“ Isto de sensações só
vale a pena se a gente se não põe a olhar para elas. “
F.
Pessoa
Tenho poucos mas bons amigos e ainda menos, se isso é possivel, amigas. Acompanham-me, melhor ou pior, nos bons momentos da minha vida. Nos maus momentos as minhas amigas aparecem sempre sem eu assinalar nada, pelo que gosto cada vez mais delas.
Tenho poucos mas bons amigos e ainda menos, se isso é possivel, amigas. Acompanham-me, melhor ou pior, nos bons momentos da minha vida. Nos maus momentos as minhas amigas aparecem sempre sem eu assinalar nada, pelo que gosto cada vez mais delas.
Há uns anos ia regularmente ao cinema com uma
amiga que, ainda hoje, ocupa secreta, discreta e
inocentemente um lugar especial no meu
coração.
A escolha do filme era sempre controversa. Eu
acreditava na crítica, ela no título e na história.
Geralmente não me apetecia ir, preferindo,
estupidamente, reflectir naquilo que julgava serem as
minhas irreparáveis desgraças. Imbecibilidades
que arruinam um tempo que já não volta.
Ela, na sua tarefa missionária, puxava por mim
e conseguia arrastar-me. Vi, assim, e como
consequência directa da caridade e, quero
crer, de um sólido afecto, muitos filmes em muitos
cinemas.
E foi como sempre. “Então o que vamos ver?”
Nada. “Nada não, porque a mim apetece-me e não me vais fazer essa desfeita”. Mas não há nada que
valha a pena. “Ai há, há...vê lá nas tuas críticas e
depois telefona-me, não te esqueças, terça,
quer queiras quer não, vamos ao cinema porque a mim
apetece--me.“ Pois sim , murmurava eu.
Folheei o jornal, olhei para as estrelas e lá
estava ele acumulando tudo. O realizador, os actores, as críticas laudatórias. Só o nome, que me
deveria ter dito alguma coisa, me escapou na análise.
“O quê ? Para onde é que tu me queres levar,
estás bom da cabeça?” E ria-se.
Eu, encavacado, eu que infelizmente nunca tive
jeito para “levar“ as mulheres para lado nenhum e
muito menos para a “desgraça“, eu quase que
afinei. É excelente, protestava eu, só não sei se
gostas de policiais.
E ela ria-se e dizia que um filme com aquele
nome só podia ser pornográfico. “Noites escaldantes,
ouve lá, já pensaste?”
E eu, só naquele
momento pensei naquela hipótese.
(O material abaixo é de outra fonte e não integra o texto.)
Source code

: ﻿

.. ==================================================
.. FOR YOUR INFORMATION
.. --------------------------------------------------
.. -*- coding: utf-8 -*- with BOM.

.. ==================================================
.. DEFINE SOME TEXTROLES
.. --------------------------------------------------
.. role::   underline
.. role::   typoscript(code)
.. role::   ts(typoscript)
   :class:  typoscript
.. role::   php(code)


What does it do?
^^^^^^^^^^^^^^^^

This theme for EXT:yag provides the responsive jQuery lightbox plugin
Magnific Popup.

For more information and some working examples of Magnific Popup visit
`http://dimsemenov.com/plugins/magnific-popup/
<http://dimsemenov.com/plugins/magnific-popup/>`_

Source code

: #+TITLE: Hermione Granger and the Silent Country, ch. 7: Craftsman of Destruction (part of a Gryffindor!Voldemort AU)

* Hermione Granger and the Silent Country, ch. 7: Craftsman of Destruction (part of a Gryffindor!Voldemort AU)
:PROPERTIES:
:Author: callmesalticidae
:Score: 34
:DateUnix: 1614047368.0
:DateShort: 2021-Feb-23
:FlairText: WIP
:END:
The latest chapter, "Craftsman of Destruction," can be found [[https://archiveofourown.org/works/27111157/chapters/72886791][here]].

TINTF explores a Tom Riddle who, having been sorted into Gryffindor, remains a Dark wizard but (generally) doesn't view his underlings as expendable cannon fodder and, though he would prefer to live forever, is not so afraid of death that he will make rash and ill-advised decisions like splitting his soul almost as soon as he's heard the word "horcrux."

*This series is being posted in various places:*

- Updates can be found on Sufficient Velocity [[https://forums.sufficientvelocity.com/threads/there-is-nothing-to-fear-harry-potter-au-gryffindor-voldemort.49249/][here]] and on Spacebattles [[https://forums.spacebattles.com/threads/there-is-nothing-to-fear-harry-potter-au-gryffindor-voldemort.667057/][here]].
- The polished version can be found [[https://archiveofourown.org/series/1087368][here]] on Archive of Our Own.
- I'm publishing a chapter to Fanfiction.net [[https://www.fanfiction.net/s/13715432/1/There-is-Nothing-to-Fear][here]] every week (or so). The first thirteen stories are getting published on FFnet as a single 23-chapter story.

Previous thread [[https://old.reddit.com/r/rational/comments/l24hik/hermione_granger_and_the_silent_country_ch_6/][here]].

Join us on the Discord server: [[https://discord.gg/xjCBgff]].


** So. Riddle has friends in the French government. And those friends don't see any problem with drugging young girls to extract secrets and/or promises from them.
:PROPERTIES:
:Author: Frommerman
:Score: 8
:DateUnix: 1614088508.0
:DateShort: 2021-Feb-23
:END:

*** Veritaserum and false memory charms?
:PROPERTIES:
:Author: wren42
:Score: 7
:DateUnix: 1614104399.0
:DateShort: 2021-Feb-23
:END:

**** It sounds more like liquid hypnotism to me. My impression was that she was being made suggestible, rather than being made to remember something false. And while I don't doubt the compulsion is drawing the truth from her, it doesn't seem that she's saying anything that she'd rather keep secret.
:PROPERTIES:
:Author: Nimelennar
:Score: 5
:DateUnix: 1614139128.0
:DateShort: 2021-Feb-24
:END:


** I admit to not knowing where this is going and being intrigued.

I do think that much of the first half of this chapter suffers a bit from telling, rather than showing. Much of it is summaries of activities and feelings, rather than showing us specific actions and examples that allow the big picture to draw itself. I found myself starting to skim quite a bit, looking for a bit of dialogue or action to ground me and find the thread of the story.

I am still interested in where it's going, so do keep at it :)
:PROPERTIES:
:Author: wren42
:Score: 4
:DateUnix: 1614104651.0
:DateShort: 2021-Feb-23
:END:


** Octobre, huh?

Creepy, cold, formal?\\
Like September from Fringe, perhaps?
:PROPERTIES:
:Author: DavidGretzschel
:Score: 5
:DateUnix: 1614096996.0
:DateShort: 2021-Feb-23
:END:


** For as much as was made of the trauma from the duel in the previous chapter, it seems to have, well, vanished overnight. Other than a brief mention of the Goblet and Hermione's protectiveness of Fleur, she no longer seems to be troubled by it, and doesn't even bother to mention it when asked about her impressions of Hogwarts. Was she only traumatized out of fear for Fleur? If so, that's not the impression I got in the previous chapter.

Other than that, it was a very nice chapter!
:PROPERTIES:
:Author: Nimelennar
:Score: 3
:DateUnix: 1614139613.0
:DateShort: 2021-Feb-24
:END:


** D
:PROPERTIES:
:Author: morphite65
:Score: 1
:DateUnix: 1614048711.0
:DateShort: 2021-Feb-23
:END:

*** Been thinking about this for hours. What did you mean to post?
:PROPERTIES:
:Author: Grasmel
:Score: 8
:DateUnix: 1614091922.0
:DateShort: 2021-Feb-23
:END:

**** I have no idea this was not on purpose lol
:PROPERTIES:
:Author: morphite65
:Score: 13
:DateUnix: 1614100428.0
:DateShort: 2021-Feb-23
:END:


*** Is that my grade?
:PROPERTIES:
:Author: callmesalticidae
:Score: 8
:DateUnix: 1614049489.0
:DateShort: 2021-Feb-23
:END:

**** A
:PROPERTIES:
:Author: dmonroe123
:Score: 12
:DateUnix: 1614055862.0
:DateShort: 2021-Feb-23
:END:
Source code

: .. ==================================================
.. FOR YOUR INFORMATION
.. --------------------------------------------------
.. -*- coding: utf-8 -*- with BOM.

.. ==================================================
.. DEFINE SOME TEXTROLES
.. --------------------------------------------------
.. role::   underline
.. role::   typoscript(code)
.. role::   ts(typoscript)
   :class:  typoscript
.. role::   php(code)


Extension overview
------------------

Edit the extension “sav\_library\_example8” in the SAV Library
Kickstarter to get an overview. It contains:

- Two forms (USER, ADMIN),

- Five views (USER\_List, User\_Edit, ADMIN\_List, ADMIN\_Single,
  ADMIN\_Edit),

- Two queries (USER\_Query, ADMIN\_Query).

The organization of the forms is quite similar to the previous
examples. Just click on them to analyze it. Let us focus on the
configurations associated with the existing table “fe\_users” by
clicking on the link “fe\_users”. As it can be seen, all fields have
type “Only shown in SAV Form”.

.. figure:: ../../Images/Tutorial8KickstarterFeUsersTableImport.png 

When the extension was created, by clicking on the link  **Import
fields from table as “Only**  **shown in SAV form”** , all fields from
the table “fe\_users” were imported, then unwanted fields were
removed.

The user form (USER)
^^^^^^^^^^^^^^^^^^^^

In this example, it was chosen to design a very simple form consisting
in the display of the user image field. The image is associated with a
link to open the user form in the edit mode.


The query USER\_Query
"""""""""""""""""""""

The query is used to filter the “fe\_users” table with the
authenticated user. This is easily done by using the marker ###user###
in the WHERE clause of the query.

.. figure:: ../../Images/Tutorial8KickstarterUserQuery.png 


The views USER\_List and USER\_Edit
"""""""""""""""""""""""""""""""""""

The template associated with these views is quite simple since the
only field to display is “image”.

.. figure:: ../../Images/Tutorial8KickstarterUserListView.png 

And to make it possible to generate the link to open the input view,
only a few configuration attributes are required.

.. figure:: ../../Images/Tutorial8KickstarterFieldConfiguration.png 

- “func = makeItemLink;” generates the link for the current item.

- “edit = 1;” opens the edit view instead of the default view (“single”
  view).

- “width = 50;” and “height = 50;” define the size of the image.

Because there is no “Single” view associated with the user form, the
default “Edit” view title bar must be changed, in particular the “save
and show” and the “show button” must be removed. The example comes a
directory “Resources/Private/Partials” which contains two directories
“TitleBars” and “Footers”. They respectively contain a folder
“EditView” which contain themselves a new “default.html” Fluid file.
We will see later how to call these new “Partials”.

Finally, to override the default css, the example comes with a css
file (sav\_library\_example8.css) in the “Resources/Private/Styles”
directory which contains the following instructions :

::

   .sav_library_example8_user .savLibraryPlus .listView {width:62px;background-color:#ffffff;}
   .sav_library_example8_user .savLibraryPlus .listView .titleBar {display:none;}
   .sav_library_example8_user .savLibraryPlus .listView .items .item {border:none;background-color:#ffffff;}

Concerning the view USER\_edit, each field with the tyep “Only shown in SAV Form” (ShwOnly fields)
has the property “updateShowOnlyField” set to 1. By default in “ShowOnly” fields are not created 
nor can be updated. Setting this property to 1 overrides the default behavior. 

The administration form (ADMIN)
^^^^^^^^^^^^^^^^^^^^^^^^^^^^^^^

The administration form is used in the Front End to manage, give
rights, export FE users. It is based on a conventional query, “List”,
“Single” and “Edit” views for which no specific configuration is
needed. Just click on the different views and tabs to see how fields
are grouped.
Mas não dei ao flanco, fui intransigente, como
compete a quem pensa que manda, e responsabilizei-me pela candura do
espectáculo.
E na terça lá fomos. O filme começou e passados minutos já eu me
contorcia desconfortável na cadeira. A cada cena um pouco mais ousada e havia
muitas - que para mim, pudico imbecil, podia ser um
prolongado e sensual beijo ou a nudez enlaçada
na cama, enfim o pão nosso de cada dia de hoje - o meu íntimo reagia num constante cruzar e descruzar
de pernas, num envergonhado pousar de cabeça na mão, num descontrolado esfregar do
ombro, numa tímida e forçada tosse.
E o facto de levar cotoveladas e de ouvir um
riso irónico, franco e abafado, só piorava as coisas.
Julgo que com a atrapalhação perdi metade
daquele que é e será sempre um esplêndido filme.
Chegado ao intervalo, ainda as luzes não
estavam completamente acesas, não aguentei, queria que
um buraco me engolisse, sentia uma necessidade
imperiosa de desaparecer, de fugir.
Levantei-me bruscamente como que impulsionado
por uma mola e lancei-me para o exterior.
Vi a placa de sanitários, abri, entrei e
refugiei-me no interior de uma espécie de box. Deveria ter
desconfiado, mas dei a novidade por conta das
modernices próprias de um arquitectolas da nova vaga.
E, de repente, provavelmente logo a seguir ao
verdadeiro início do intervalo lá fora, ouvi um tic tic tic e, olhando para o espaço aberto por debaixo da
porta, vi, para meu terror e pânico, desfilar pernas
nuas de saltos altos.
Não havia dúvida, estava na casa de banho das
senhoras.
Dei um salto e empoleirei-me na sanita onde
fiquei silencioso, ouvindo sem o querer os ruídos que
soavam, abafados é certo mas íntimos, à
esquerda e à direita e na angustiante espera pelo salvador
sinal sonoro de fim de intervalo.
Apanhei um valente susto mas que foi remédio
santo: vi o resto do filme estranhamente repousado,
como um malandro sem vergonha que vivera a tão
desejada total igualdade entre os sexos.